Thoughts on Cloud Security
The book described how cloud security is a big change from enterprise security because it relies less on IP-address-centric controls and more on users and groups. The book talked about creating security groups, and adding users to those groups in order to control their access and capabilities.
As I read that passage, it reminded me of a time long ago, in the late 1990s, when I was studying for the MCSE, then called the Microsoft Certified Systems Engineer. I read the book at left, Windows NT Security Handbook, published in 1996 by Tom Sheldon. It described the exact same security process of creating security groups and adding users. This was core to the new NT 4 role based access control (RBAC) implementation.
Now, fast forward a few years, or all the way to today, and consider the security challenges facing the majority of legacy enterprises: securing Windows assets and the data they store and access. How could this wonderful security model, based on decades of experience (from the 1960s and 1970s no less), have failed to work in operational environments?
There are many reasons one could cite, but I think the following are at least worthy of mention.
The systems enforcing the security model are exposed to intruders.
Intruders are generally able to gain code execution on systems participating in the security model.
Intruders have access to the network traffic which partially contains elements of the security model.
From these weaknesses, a large portion of the security countermeasures of the last two decades have been derived as compensating controls and visibility requirements.
The question then becomes:
Does this change with the cloud?
In brief, I believe the answer is largely "yes," thankfully. Generally, the systems upon which the security model is being enforced are not able to access the enforcement mechanism, thanks to the wonders of virtualization.
Should an intruder find a way to escape from their restricted cloud platform and gain hypervisor or management network access, then they find themselves in a situation similar to the average Windows domain network.
This realization puts a heavy burden on the cloud infrastructure operators. They major players are likely able to acquire and apply the expertise and resources to make their infrastructure far more resilient and survivable than their enterprise counterparts.
The weakness will likely be their personnel.
Once the compute and network components are sufficiently robust from externally sourced compromise, then internal threats become the next most cost-effective and return-producing vectors for dedicated intruders.
Is there anything users can do as they hand their compute and data assets to cloud operators?
I suggest four moves.
First, small- to mid-sized cloud infrastructure users will likely have to piggyback or free-ride on the initiatives and influence of the largest cloud customers, who have the clout and hopefully the expertise to hold the cloud operators responsible for the security of everyone's data.
Second, lawmakers may also need improved whistleblower protection for cloud employees who feel threatened by revealing material weaknesses they encounter while doing their jobs.
Third, government regulators will have to ensure no cloud provider assumes a monopoly, or no two providers assume a duopoloy. We may end up with the three major players and a smattering of smaller ones, as is the case with many mature industries.
Fourth, users should use every means at their disposal to select cloud operators not only on their compute features, but on their security and visibility features. The more logging and visibility exposed by the cloud provider, the better. I am excited by new features like the Azure network tap and hope to see equivalent features in other cloud infrastructure.

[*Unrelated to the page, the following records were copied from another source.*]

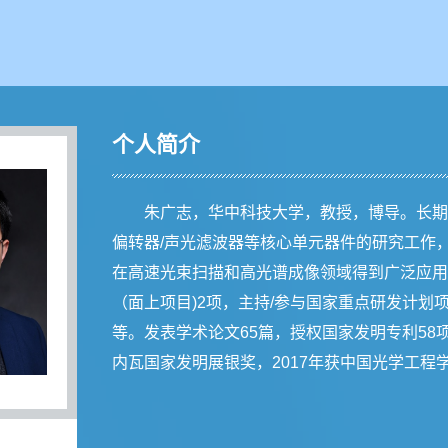
个人简介
朱广志，华中科技大学，教授，博导。长期
偏转器/声光滤波器等核心单元器件的研究工作
在高速光束扫描和高光谱成像领域得到广泛应用
（面上项目)2项，主持/参与国家重点研发计划
等。发表学术论文65篇，授权国家发明专利58项
内瓦国家发明展银奖，2017年获中国光学工程学会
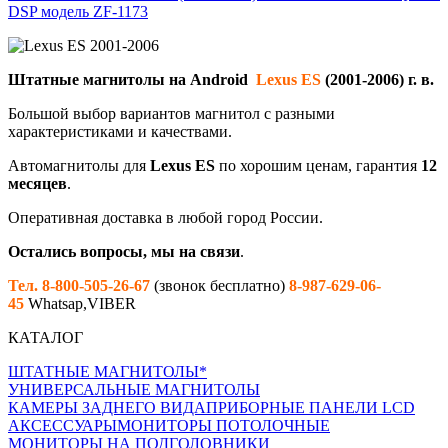
DSP модель ZF-1173
Штатные магнитолы на Android
Lexus ES
(2001-2006) г. в.
Большой выбор вариантов магнитол с разными
характеристиками и качествами.
Автомагнитолы для
Lexus ES
по хорошим ценам, гарантия
12
месяцев
.
Оперативная доставка в любой город России.
Остались вопросы, мы на связи
.
Тел. 8-800-505-26-67
(звонок бесплатно)
8-987-629-06-
45
Whatsap,VIBER
КАТАЛОГ
ШТАТНЫЕ МАГНИТОЛЫ*
УНИВЕРСАЛЬНЫЕ МАГНИТОЛЫ
КАМЕРЫ ЗАДНЕГО ВИДА
ПРИБОРНЫЕ ПАНЕЛИ LCD
АКСЕССУАРЫ
МОНИТОРЫ ПОТОЛОЧНЫЕ
МОНИТОРЫ НА ПОДГОЛОВНИКИ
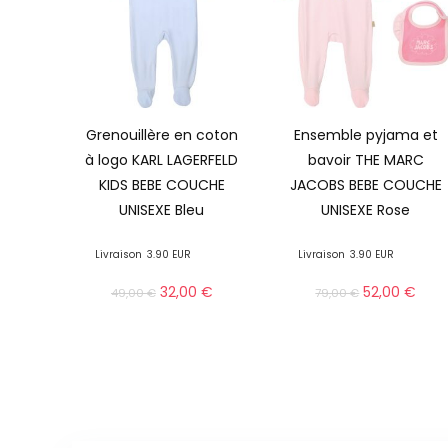
Grenouillère en coton
Ensemble pyjama et
à logo KARL LAGERFELD
bavoir THE MARC
KIDS BEBE COUCHE
JACOBS BEBE COUCHE
UNISEXE Bleu
UNISEXE Rose
Livraison
3.90 EUR
Livraison
3.90 EUR
32,00
€
52,00
€
49,00
€
79,00
€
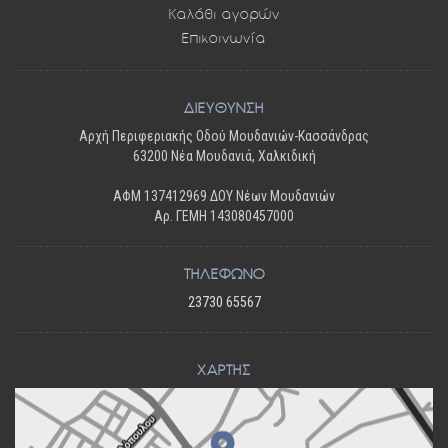
Καλάθι αγορών
Επικοινωνία
ΔΙΕΥΘΥΝΣΗ
Αρχή Περιφεριακής Οδού Μουδανιών-Κασσάνδρας
63200 Νέα Μουδανιά, Χαλκιδική
ΑΦΜ 137412969 ΔΟΥ Νέων Μουδανιών
Αρ. ΓΕΜΗ 143080457000
ΤΗΛΕΦΩΝΟ
23730 65567
ΧΑΡΤΗΣ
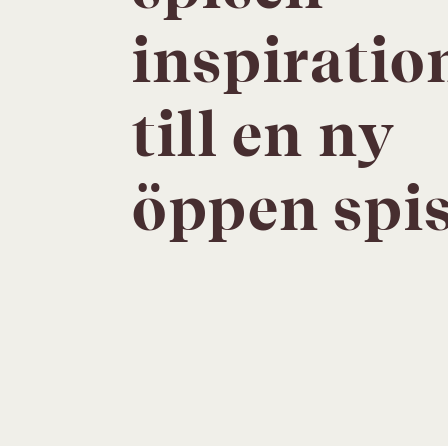
inspiratio
till en ny
öppen spi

Remember that security has two main functions: planning/resistance, to try to stop bad things from happening, and detection/respond, to handle the failures that inevitably happen. "Prevention eventually fails" is one of my long-time mantras. We don't want prevention to fail silently in the cloud. We need ways to know that failure is happening so that we can plan and implement new resistance mechanisms, and then validate their effectiveness via detection and response.

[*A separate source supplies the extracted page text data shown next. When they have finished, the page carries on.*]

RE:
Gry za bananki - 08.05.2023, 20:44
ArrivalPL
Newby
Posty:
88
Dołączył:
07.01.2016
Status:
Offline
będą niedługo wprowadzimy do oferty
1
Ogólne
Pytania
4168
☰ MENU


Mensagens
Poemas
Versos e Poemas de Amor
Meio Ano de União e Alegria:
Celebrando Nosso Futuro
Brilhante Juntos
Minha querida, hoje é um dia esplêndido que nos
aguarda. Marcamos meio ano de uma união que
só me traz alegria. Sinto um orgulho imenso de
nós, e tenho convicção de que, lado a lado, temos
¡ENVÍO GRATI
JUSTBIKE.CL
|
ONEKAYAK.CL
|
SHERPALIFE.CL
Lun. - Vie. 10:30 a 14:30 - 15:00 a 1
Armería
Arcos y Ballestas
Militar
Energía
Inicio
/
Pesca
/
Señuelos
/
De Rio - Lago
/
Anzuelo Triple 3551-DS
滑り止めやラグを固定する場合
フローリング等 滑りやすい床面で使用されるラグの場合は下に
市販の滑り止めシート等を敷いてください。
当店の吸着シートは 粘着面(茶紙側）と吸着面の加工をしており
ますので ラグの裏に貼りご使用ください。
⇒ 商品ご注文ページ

Update: I forgot to mention that the material above assumed that the cloud users and operators made no unintentional configuration mistakes. If users or operators introduce exposures or vulnerabilities, then those will be the weaknesses that intruders exploit. We've already seen a lot of this happening and it appears to be the most common problem. Procedures and tools which constantly assess cloud configurations for exposures and vulnerabilities due to misconfiguration or poor practices are a fifth move which all involved should make.

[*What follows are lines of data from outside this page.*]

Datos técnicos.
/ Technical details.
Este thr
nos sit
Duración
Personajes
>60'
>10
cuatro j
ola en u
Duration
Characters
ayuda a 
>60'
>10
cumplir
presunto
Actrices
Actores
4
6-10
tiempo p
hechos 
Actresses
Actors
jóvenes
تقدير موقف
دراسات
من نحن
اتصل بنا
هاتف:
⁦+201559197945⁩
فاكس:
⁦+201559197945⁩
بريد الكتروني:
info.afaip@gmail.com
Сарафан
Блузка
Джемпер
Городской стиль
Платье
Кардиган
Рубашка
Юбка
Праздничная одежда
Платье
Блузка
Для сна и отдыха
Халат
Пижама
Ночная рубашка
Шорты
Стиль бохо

A corollary is that complexity can drive problems. When the cloud infrastructure offers too many knobs to turn, then it's likely the users and operators will believe they are taking one action when in reality they are implementing another.
When you look at the failing of the group/user security model, yes there are cases of wrong configuration/lack of security knowledge. But the main failing was the lack of diversity in the microsoft centric landscape. It made it so much cheaper because attacker could reuse his toolset to more than 90% of the market.
I'm sorry to say, we are going the same direction with only 3 cloud players remaining.
We are going to relive the same difficult time as the late 90's and beginning of 2000's where there were attacks every weeks against windows NT/2000/2003.
I think we are near the tipping point and we will see major security breach on at least Amazon in the next few years.
Let's hope at least it won't be catastropic attack that entire corporations loose all their data.